IRS rescinds rules, puts tax preparers in disarray
WASHINGTON (Reuters) - The tax return preparation industry was thrown into disarray on Tuesday when the U.S. Internal Revenue Service rescinded new registration and training rules affecting up to 700,000 tax return preparers.
The tax-collection agency backed away from its new program, meant to crack down on unscrupulous preparers, after a court decision on Friday barred the IRS from enforcing tax return preparer regulations.
In complying with the court's permanent injunction, the IRS said nonprofessional tax return preparers "are not currently required" to register with the agency, pass a competency test or take continuing education classes to do tax returns.
"I'm just picking my jaw off the ground," said Jeff Trinca, a Washington lobbyist who represents some tax preparers, adding that the suspension of the IRS program could put billions of dollars in tax returns at renewed risk of being mishandled.
"This isn't chicken feed, this is dramatic," Trinca said.
The government can appeal the decision, written by Judge James Boasberg for the U.S. District Court for the District of Columbia, who was nominated by President Barack Obama in 2010.
The IRS "continues to have confidence in the scope of its authority to administer this program," the agency said in a statement. "It is considering how best to address the court's order and will take further action shortly."
The IRS said lawyers, accountants and other licensed tax return professionals must still meet the regulatory requirements related to their certifications.
The IRS rules were criticized by some because of the new fees they slapped on practitioners, but broadly supported as a way to regulate a free-wheeling industry and fight tax refund fraud.
Thousands of independent "mom and pop" operators, as well as employees for tax return companies H&R Block Inc (HRB.N) and Jackson Hewitt Tax Service Inc JAKHT.UL were complying with the IRS rules.
"It is quite a mess," Mark Steber, chief tax officer at Jackson Hewitt, told Reuters in the wake of the court ruling.
About a quarter of the roughly 140 million individual tax returns filed annually are done with help from a non-professional tax preparer, said Gil Luria, an analyst with investment firm Wedbush Securities.
The court ruling could hurt institutional tax-preparation providers such as H&R Block and Jackson Hewitt by reopening the market to small competitors that the IRS program had been expected to squeeze out, said Luria, who covers the industry.
Under the IRS requirements, preparers had 2 1/2 hours to finish a 120-question competency test that cost $116. They also had to take 15 hours of continuing-education classes annually.
About 55,000 individuals have already passed the test, said Chuck McCabe, chief executive of the Income Tax School in Richmond, Virginia. Some of these individuals will seek a refund from the IRS for their test fee, he said.
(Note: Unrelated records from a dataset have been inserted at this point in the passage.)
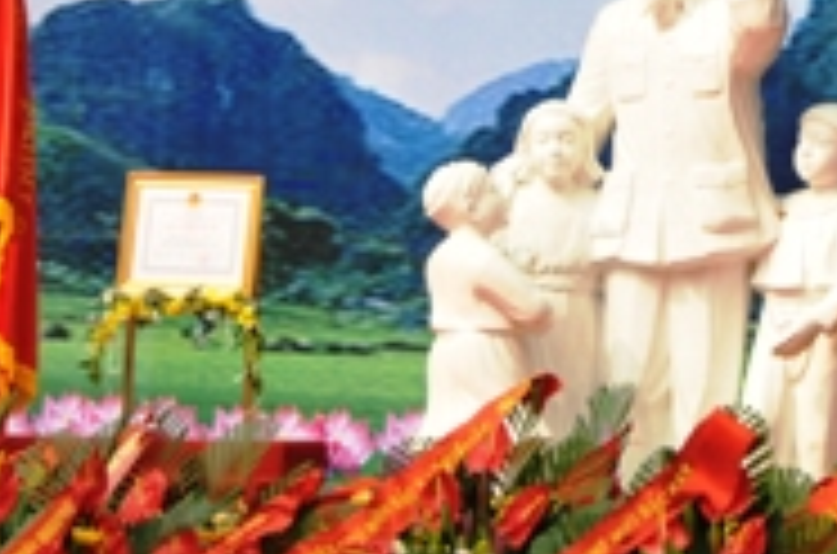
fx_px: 5218
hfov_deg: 9.1
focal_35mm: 225
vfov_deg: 6.1
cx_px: 965
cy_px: 23
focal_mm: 62
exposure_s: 1/250
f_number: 8
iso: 200
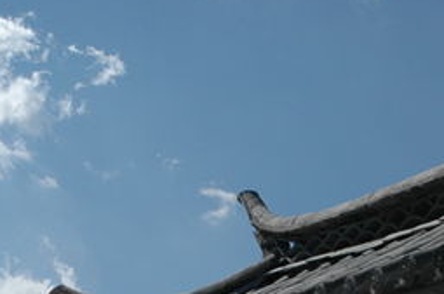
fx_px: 1625
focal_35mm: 132
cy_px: 396
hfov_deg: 15.5
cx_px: 151
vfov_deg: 10.1
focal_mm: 28
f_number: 13
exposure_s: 1/640
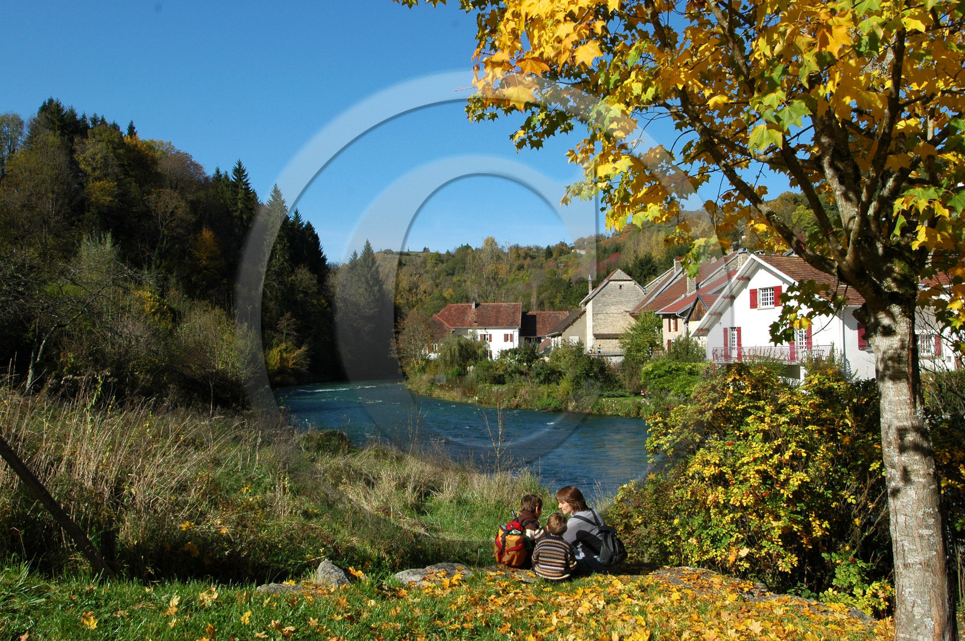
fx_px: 803
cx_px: 482
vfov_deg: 43.5
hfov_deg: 62.0
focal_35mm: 30
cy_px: 320
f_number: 9
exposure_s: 1/320
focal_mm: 20
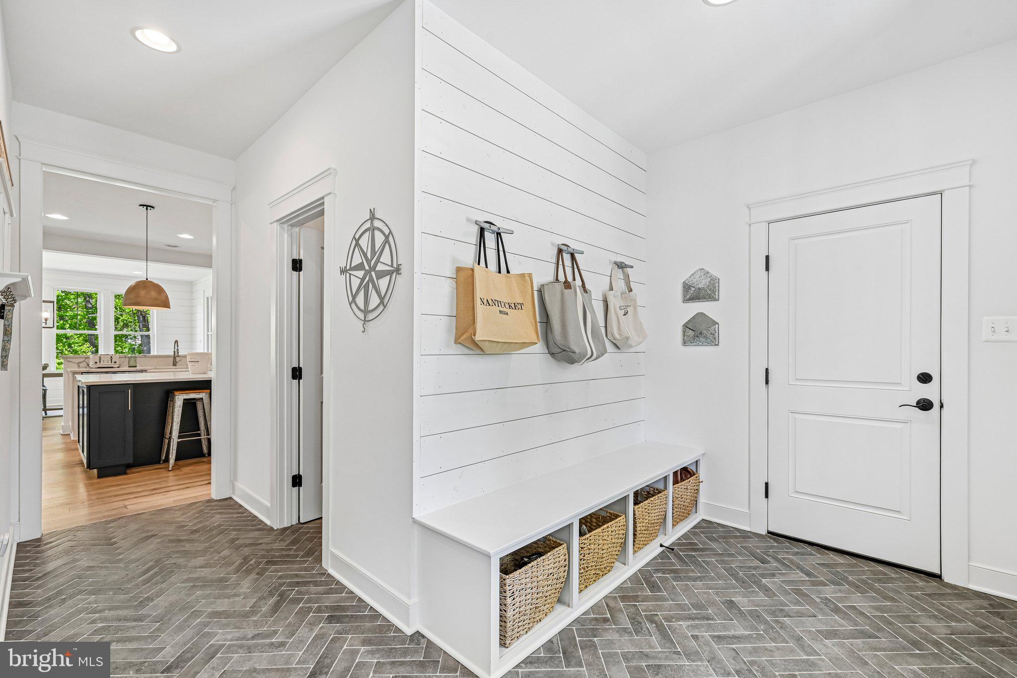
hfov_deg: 98.5
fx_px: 438
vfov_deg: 75.5
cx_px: 508
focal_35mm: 16
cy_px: 339
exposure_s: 1/15
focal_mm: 15.5
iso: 200
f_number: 8
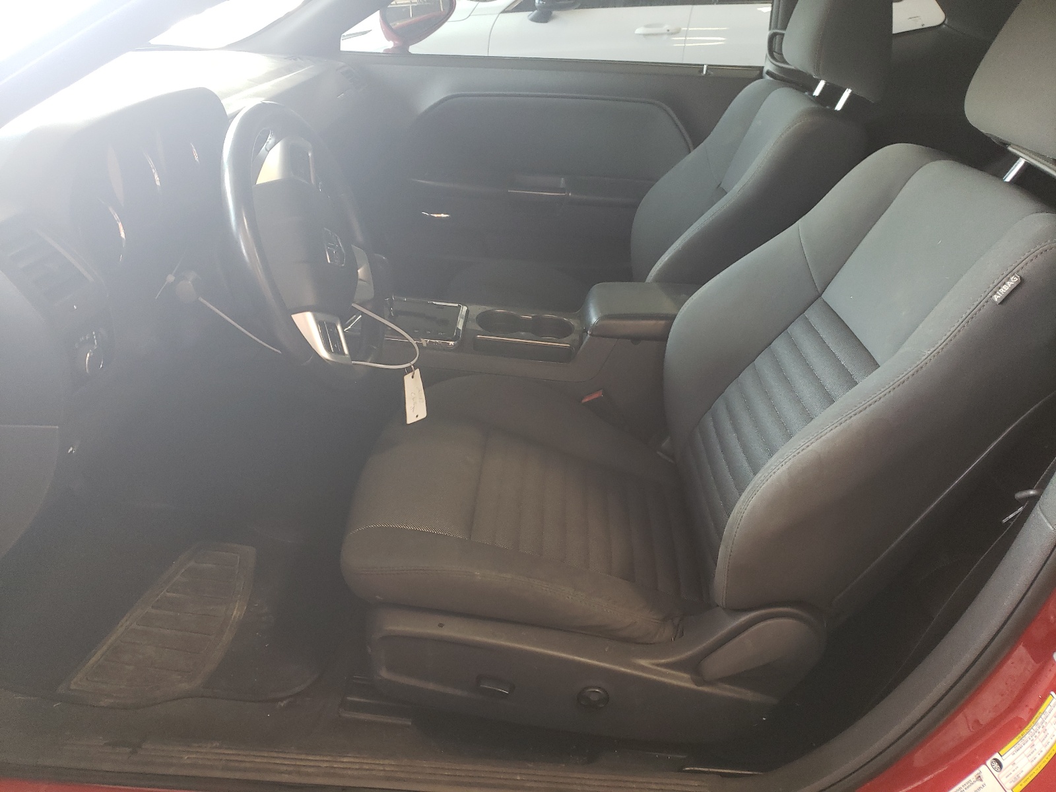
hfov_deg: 67.3
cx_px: 528
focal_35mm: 26
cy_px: 396
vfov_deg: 53.1
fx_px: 793
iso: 115
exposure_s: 1/50
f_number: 1.5
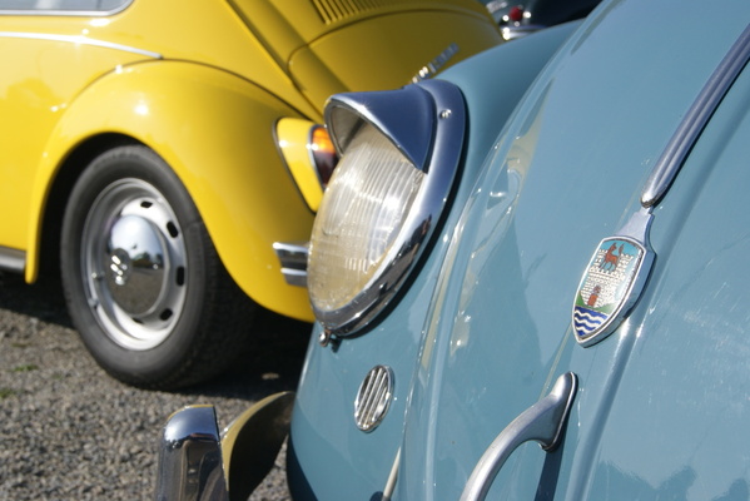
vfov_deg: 25.8
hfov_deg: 37.8
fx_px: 1094
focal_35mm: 52
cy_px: 250
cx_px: 375
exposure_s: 1/200
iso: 100
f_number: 11
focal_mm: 35
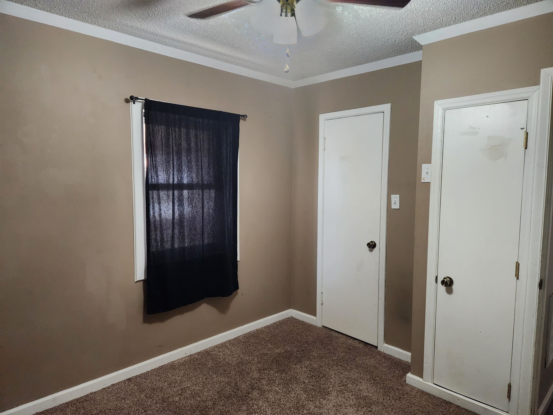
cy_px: 208
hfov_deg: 73.9
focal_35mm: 23
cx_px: 276
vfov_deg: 58.9
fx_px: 367
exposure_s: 1/120
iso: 1000
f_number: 1.8
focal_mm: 5.4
If the court decision is not reversed on appeal "it could be a real can of worms," McCabe said.
Regulating tax preparers was a top priority for former IRS Commissioner Doug Shulman before he stepped down in November.
Shulman called in 2009 for an IRS effort to root out tax preparation fraud. The return preparer initiative began in 2011.
Shulman, now a guest scholar at the Brookings Institution, could not be reached for comment.
In March 2012, three independent tax preparers and the Institute for Justice, a conservative civil-liberties advocacy group, challenged the program's legal authority. They accused the IRS of enforcing the requirements without congressional approval.
The IRS said a law dating to 1884 gave it that authority, but the court disagreed and halted the agency's initiative.
The IRS wants to weed out dishonest tax preparers who can abuse their access to clients' sensitive financial information. Tax refund fraud soared in the years leading up to the regulations as Congress passed new tax credits refundable for cash.
The IRS prevented $6.1 billion of tax refund fraud in 2012, according to the agency.